とくにシニア世代の旅行者はパンデミック以前のように気軽には国境を越えられなくなりそうです。

それはどうしてでしょうか。

海外旅行者の落ち込み:日本の場合

パンデミックにより世界的に旅行者が激減したのは誰もが知るところです。

日本人旅行者に限っても、2019年には2008万人超を数えた出国者数が2020年には317万人と前年比84%減と落ち込んだのです。

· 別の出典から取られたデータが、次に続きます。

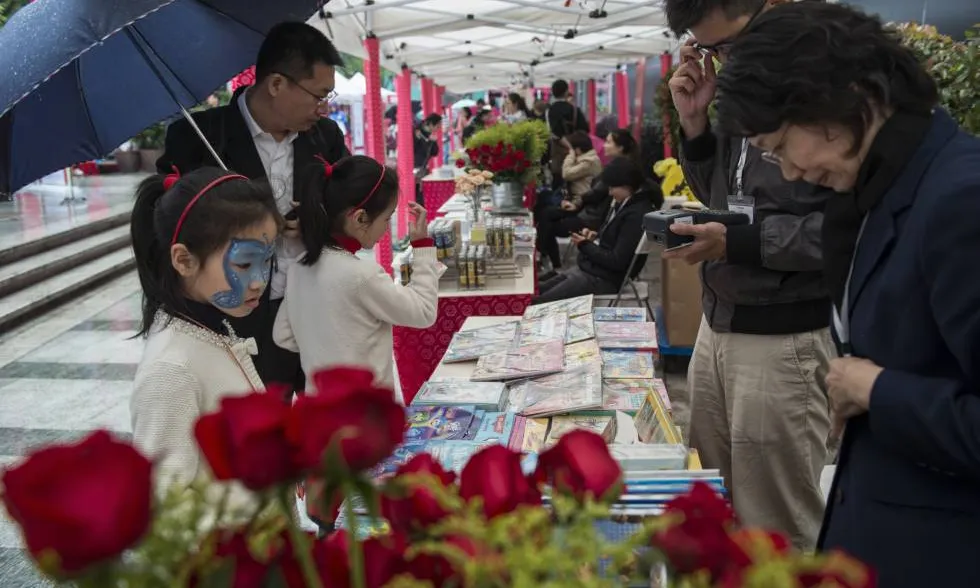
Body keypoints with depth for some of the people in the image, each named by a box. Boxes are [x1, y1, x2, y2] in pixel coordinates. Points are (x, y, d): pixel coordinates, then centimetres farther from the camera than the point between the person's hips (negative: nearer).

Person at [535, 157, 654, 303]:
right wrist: (596, 237, 1)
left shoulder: (637, 215, -22)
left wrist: (585, 245, -12)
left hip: (603, 279, -10)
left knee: (539, 303, -15)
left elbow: (617, 261, -23)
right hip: (588, 269, 10)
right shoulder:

2021年は51万人で、2019年比で97%減となりました。

諸外国の多くは、感染の波と波の間に入国制限を緩和していたのですが、陰性証明書やワクチン証明書などの条件、また帰国時の自己隔離義務などがネックとなり、以前のように気軽に国境を越えるには至らなかったのです。

保険加入証明を入国条件とする国急増

それに加えてこのところ急増しているのが、保険加入証明を入国条件とする国です。

新型コロナ以前は中国、ロシア、キューバ、アルジェリア、モンゴル、サウジアラビアの6ヶ国に過ぎなかったのですが、現在は41の国と地域に膨れ上がっています。

具体的にはアフリカのケニア、セイシェル、モーリシャスなど10ヶ国、中南米のアルゼンチン、チリ、コスタリカを含む14ヶ国、中東のオマーンなどを含む4ヶ国、アジアではインドネシア、マレーシア、ネパール、フィリピン、シンガポール、タイを含む11ヶ国、東欧のウクライナです。

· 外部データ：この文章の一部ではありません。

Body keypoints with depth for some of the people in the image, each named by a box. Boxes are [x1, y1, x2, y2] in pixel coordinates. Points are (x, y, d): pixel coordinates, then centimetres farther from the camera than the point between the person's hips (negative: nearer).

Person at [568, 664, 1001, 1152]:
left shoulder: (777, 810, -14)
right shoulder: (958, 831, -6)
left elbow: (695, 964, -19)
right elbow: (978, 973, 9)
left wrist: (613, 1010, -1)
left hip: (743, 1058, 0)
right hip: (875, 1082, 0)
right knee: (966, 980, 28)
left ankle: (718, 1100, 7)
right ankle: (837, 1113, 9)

これらの国・地域の当局は、外国人の入国に際し保険証明に新型コロナ感染の際の諸費用(ホテル隔離、帰国費用などを含む)保証が含まれることを要求しているのです。

シニア世代に厳しい条件

フランスの保険比較サイト『Insurly』は、フランス人旅行者向けに保険料金の例を挙げています。

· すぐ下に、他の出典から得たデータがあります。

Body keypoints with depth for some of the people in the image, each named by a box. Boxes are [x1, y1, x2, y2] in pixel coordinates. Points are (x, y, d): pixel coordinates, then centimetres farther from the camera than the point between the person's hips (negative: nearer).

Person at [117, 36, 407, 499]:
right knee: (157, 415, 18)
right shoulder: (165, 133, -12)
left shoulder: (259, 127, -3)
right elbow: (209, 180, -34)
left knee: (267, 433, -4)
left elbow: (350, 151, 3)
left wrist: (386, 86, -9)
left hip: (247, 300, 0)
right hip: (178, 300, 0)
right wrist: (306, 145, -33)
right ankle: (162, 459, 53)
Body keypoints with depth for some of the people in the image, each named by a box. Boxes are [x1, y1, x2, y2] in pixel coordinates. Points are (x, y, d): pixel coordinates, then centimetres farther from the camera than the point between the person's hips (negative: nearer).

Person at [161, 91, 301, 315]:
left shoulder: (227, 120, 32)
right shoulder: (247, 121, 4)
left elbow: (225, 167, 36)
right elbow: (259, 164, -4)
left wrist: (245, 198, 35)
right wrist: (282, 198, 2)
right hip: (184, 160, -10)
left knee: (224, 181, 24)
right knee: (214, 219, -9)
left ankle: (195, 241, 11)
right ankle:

それによれば、ドバイに10日間旅行する25歳は27ユーロ、15日間ブラジルを旅する30歳は48ユーロ、イスラエルに30日渡航する60歳は70ユーロといった具合です。

当然ながら値段は年齢、行き先、滞在期間で変化します。

キャンセル保険を加えるなら、さらに旅行費用の3~6%が加算されるとしています。

旅行費用がかさむのも痛いですが、それ以前にシニア世代に厳しいのが年齢制限です。

というのも、国によっては、旅行保険に年齢制限を設けているからです。

たとえば、フランスでは、「65歳、72歳、あるいは75歳を上限とする(旅行)保険がほとんど」です。

さすがに超高齢社会の日本には、70歳以上でも入れる海外旅行保険があるのですが、それでも「補償の金額に上限があり、選べるプランが減る」可能性があり、「持病や既往症があり通院中・治療中や薬の服薬中」だと加入できないケースが多いのです。

ウィズ・コロナの時代が来ても、シニア世代の旅行客が闊歩する風景はなかなか戻りそうにありません。